Es finden sich auch mehr oder weniger klare, mehr oder weniger satirische Anspielungen auf die Unterdrückung der katholischen Iren durch ihre protestantischen Landsleute und durch die anglikanischen Engländer; aber Brian O’Nolan scheint sich über diese Bemühungen eher lustig zu machen, als ihnen einen Wert zuzugestehen. Wenn ganz am Schluss der Geschichte Finbarr, nach einem Abschiedstrunk mit seinem Bruder Manus, der zurück zu seinem Business in London fährt, auf die Toilette des Pub rennt, um sich zu übergeben, so kann das sein, weil ihn die kaltherzige Geschäftstüchtigkeit seines Bruder anekelt. Es kann aber auch sein, dass es nur der Umstand ist, dass er zum ersten Mal – wie es sein Bruder tat – sein Glas Malt (das er ausnahmsweise trinkt) in einem Zug geleert hat.

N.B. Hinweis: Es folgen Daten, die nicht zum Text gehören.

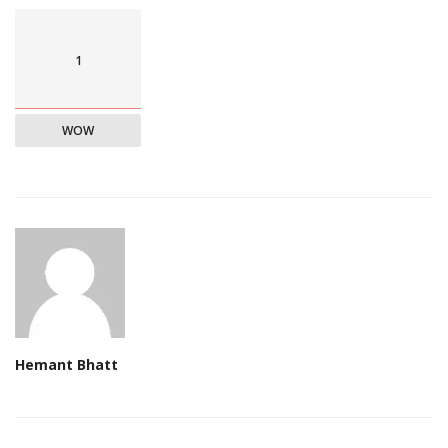
1
WOW
Hemant Bhatt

Alles in allem muss man sagen, dass Flann O’Brien / Brian O’Nolan in diesem seinem letzten Roman nicht die komische, satirische oder auch nur strukturelle Qualität bieten kann, wie in seinen vorhergehenden. Allerdings muss auch gesagt sein, dass so mancher berühmte Autor auf einen Roman wie The Hard Life stolz sein könnte und man ihn bei anderen Autoren zu deren Spitzenwerk zählen würde.